The Department of Finance (DOF) said that meeting the government’s economic growth target this year has become more certain, given the sustained recovery of domestic demand and improved labor market conditions.

Finance Secretary Benjamin E. Diokno said the government would meet the 6.5 percent to 7.5 percent gross domestic product (GDP) goal for 2022, citing that the economy already grew faster than the target band in the first nine months alone.

“Our economic prospects are bright. With an average growth of 7.7 percent in the first three quarters of this year, we are near certain that we will achieve our target growth of 6.5 to 7.5 percent for this year,” Diokno said.

“The strong growth was driven by the continuous recovery of the domestic economy and improving labor market conditions,” he added.

The local labor market improved in September with a total of 47.6 million Filipinos were employed, translating to a 9.2 percent growth from 43.6 million in the same period last year.

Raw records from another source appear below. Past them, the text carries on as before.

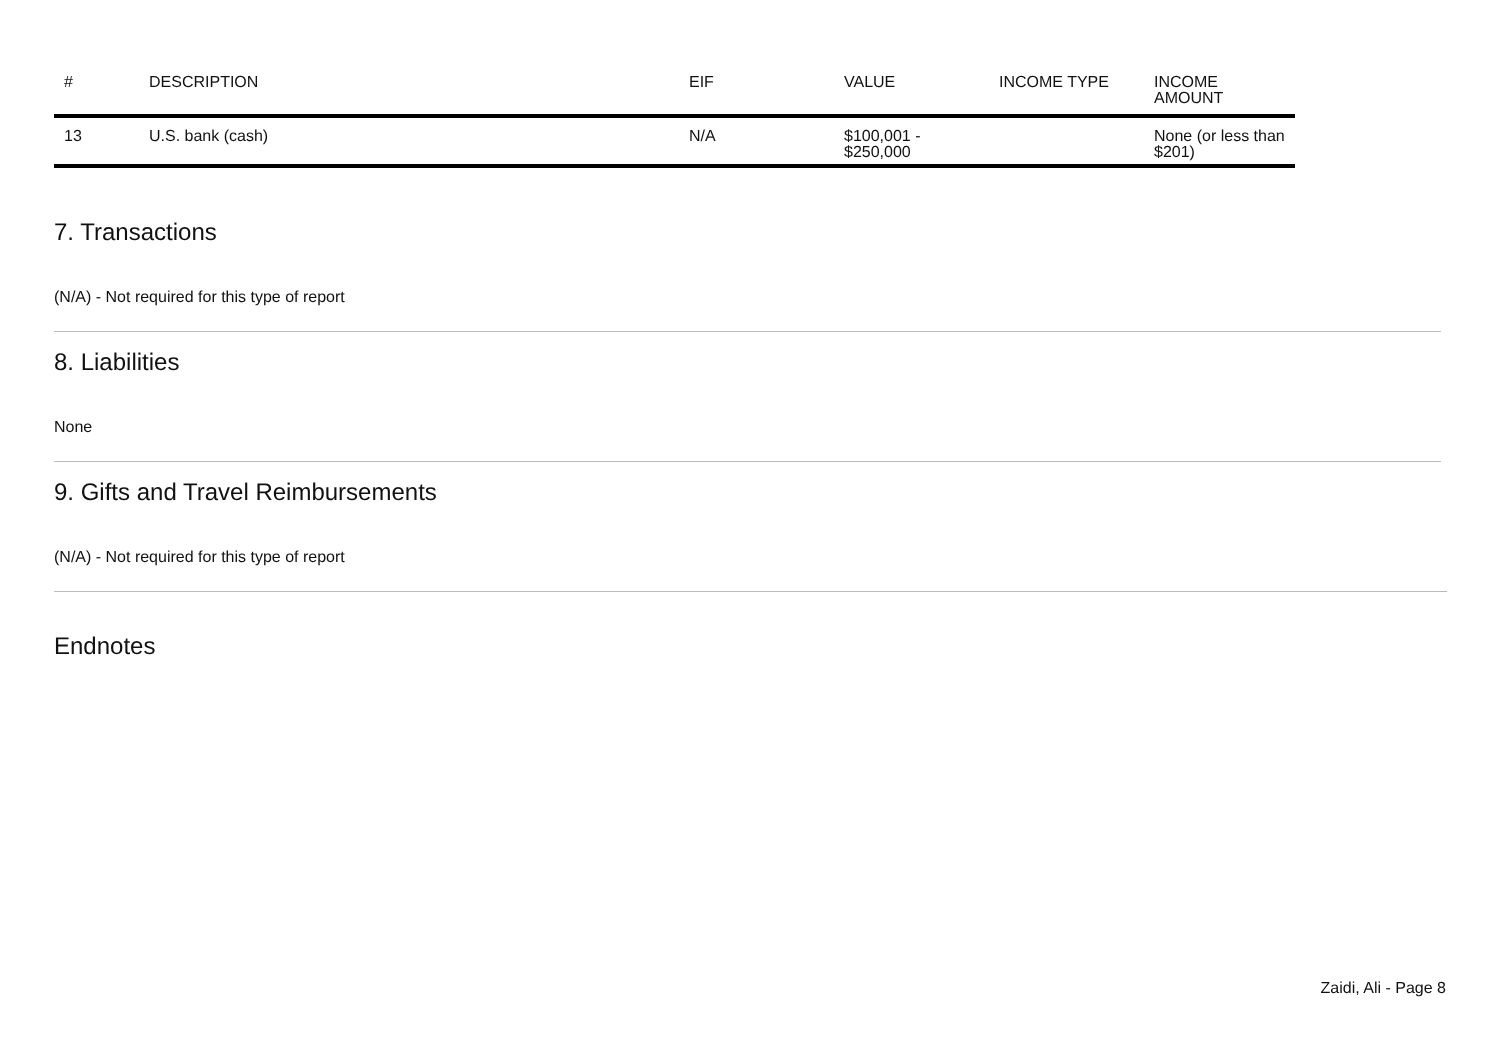| # | DESCRIPTION | EIF | VALUE | INCOME TYPE | INCOME AMOUNT |
| --- | --- | --- | --- | --- | --- |
| 13 | U.S. bank (cash) | N/A | $100,001 - $250,000 | | None (or less than $201) |
7. Transactions
(N/A) - Not required for this type of report
8. Liabilities
None
9. Gifts and Travel Reimbursements
(N/A) - Not required for this type of report
Endnotes
Zaidi, Ali - Page 8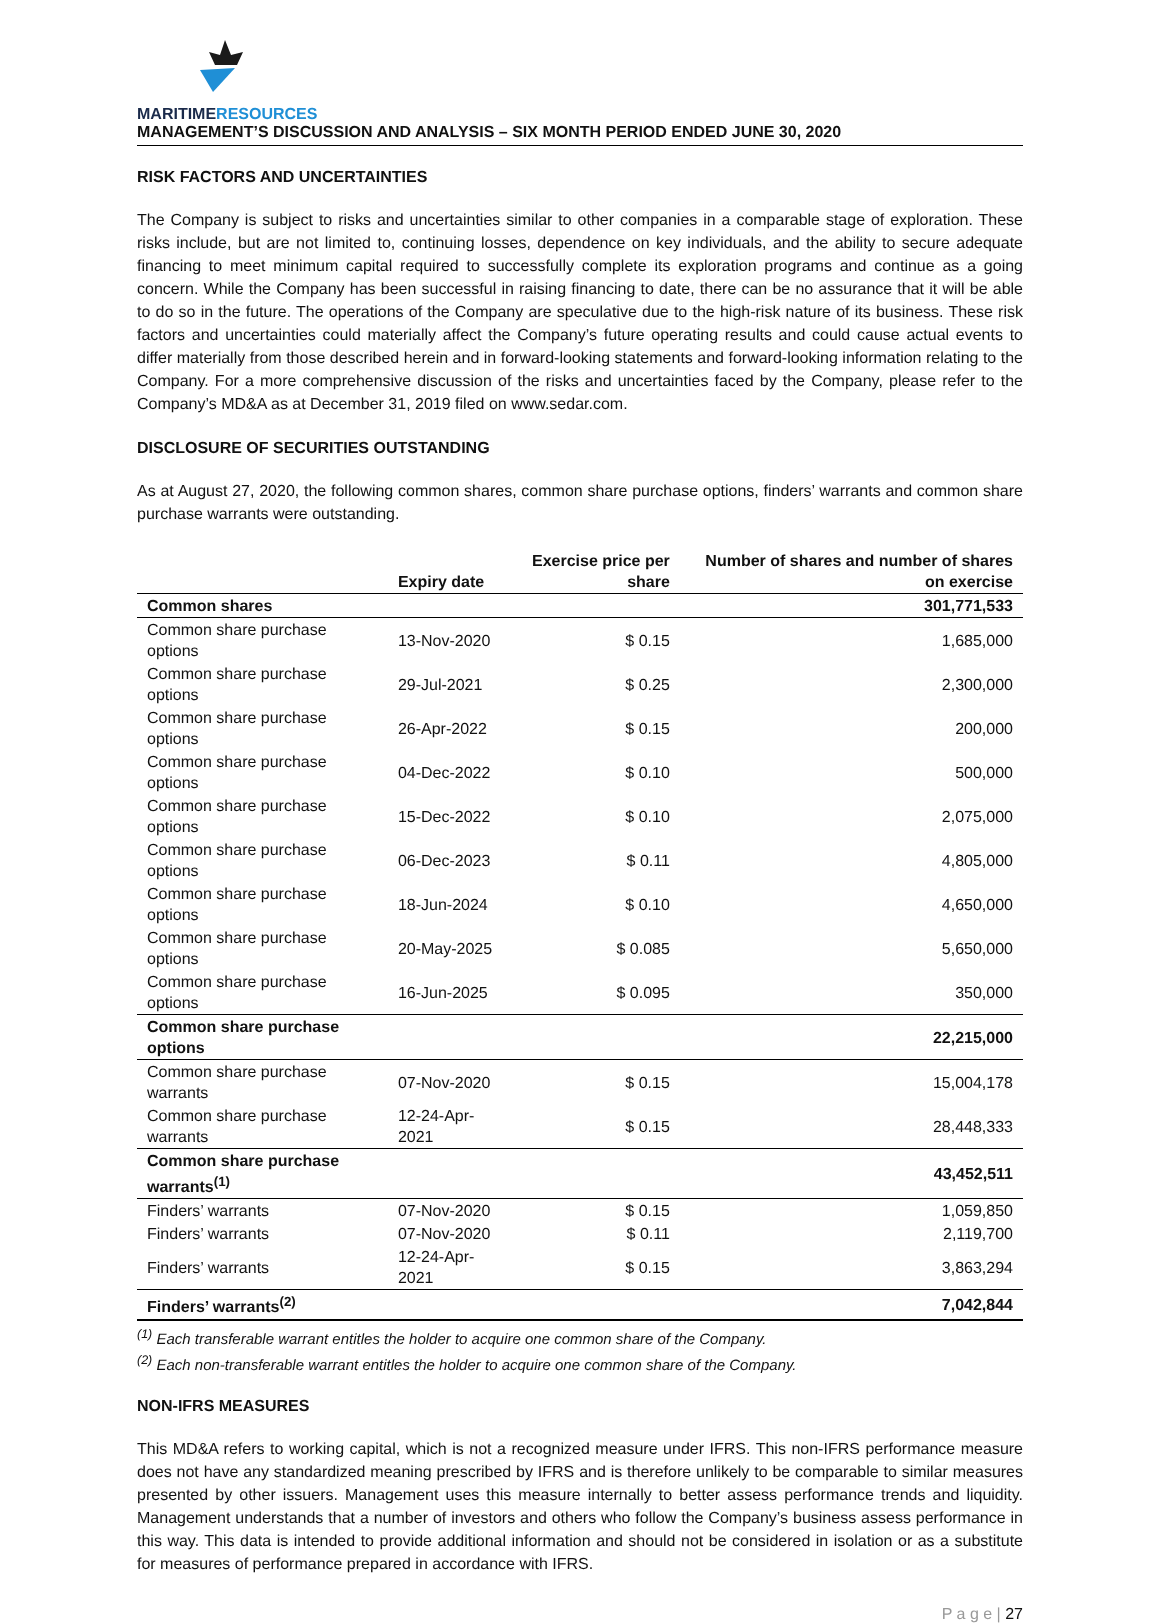MARITIMERESOURCES
MANAGEMENT’S DISCUSSION AND ANALYSIS – SIX MONTH PERIOD ENDED JUNE 30, 2020
RISK FACTORS AND UNCERTAINTIES
The Company is subject to risks and uncertainties similar to other companies in a comparable stage of exploration. These risks include, but are not limited to, continuing losses, dependence on key individuals, and the ability to secure adequate financing to meet minimum capital required to successfully complete its exploration programs and continue as a going concern. While the Company has been successful in raising financing to date, there can be no assurance that it will be able to do so in the future. The operations of the Company are speculative due to the high-risk nature of its business. These risk factors and uncertainties could materially affect the Company’s future operating results and could cause actual events to differ materially from those described herein and in forward-looking statements and forward-looking information relating to the Company. For a more comprehensive discussion of the risks and uncertainties faced by the Company, please refer to the Company’s MD&A as at December 31, 2019 filed on www.sedar.com.
DISCLOSURE OF SECURITIES OUTSTANDING
As at August 27, 2020, the following common shares, common share purchase options, finders’ warrants and common share purchase warrants were outstanding.
| | Expiry date | Exercise price per share | Number of shares and number of shares on exercise |
| --- | --- | --- | --- |
| Common shares | | | 301,771,533 |
| Common share purchase options | 13-Nov-2020 | $ 0.15 | 1,685,000 |
| Common share purchase options | 29-Jul-2021 | $ 0.25 | 2,300,000 |
| Common share purchase options | 26-Apr-2022 | $ 0.15 | 200,000 |
| Common share purchase options | 04-Dec-2022 | $ 0.10 | 500,000 |
| Common share purchase options | 15-Dec-2022 | $ 0.10 | 2,075,000 |
| Common share purchase options | 06-Dec-2023 | $ 0.11 | 4,805,000 |
| Common share purchase options | 18-Jun-2024 | $ 0.10 | 4,650,000 |
| Common share purchase options | 20-May-2025 | $ 0.085 | 5,650,000 |
| Common share purchase options | 16-Jun-2025 | $ 0.095 | 350,000 |
| Common share purchase options | | | 22,215,000 |
| Common share purchase warrants | 07-Nov-2020 | $ 0.15 | 15,004,178 |
| Common share purchase warrants | 12-24-Apr-2021 | $ 0.15 | 28,448,333 |
| Common share purchase warrants<sup>(1)</sup> | | | 43,452,511 |
| Finders’ warrants | 07-Nov-2020 | $ 0.15 | 1,059,850 |
| Finders’ warrants | 07-Nov-2020 | $ 0.11 | 2,119,700 |
| Finders’ warrants | 12-24-Apr-2021 | $ 0.15 | 3,863,294 |
| Finders’ warrants<sup>(2)</sup> | | | 7,042,844 |
<sup>(1)</sup> Each transferable warrant entitles the holder to acquire one common share of the Company.
<sup>(2)</sup> Each non-transferable warrant entitles the holder to acquire one common share of the Company.
NON-IFRS MEASURES
This MD&A refers to working capital, which is not a recognized measure under IFRS. This non-IFRS performance measure does not have any standardized meaning prescribed by IFRS and is therefore unlikely to be comparable to similar measures presented by other issuers. Management uses this measure internally to better assess performance trends and liquidity. Management understands that a number of investors and others who follow the Company’s business assess performance in this way. This data is intended to provide additional information and should not be considered in isolation or as a substitute for measures of performance prepared in accordance with IFRS.
P a g e | 27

"We will focus on creating more jobs, quality jobs, and green jobs as a recovery strategy. These will be achieved through higher investments in smart infrastructure, human capital development, and the digitalization of the economy,” Diokno said.

In 2021, the Philippines emerged from the pandemic-induced recession with a GDP growth of 5.7 percent, reversing the 9.6 percent contraction in the previous year.

Aside from economic growth, Diokno also said that investor confidence was steadily rebounding, with foreign direct investment inflows reached a record-high $12.4 billion last year, while gross international reserves (GIR) climbed to $94 billion at end-October.

The GIR is more than sufficient to cover 7.5 months’ worth of imports and payment of services, above the three-month threshold.

Revenues are also on the rise, due in large part to the digitalization efforts of the Bureau of Internal Revenue and the Bureau of Customs, Diokno said.

For the first nine months of 2022, total revenue collection reached P2.7 trillion, up by 19 percent from last year.

“We expect revenue collections to already exceed the pre-pandemic level by the end of the year,” Diokno said. “To sustain these gains while safeguarding the economy from ongoing risks, we have assembled the necessary tools to decisively respond to current difficulties.”

"Guided by a comprehensive eight-point socioeconomic agenda, the Philippine government stands ready to steer the economy to its high-growth trajectory,” he added.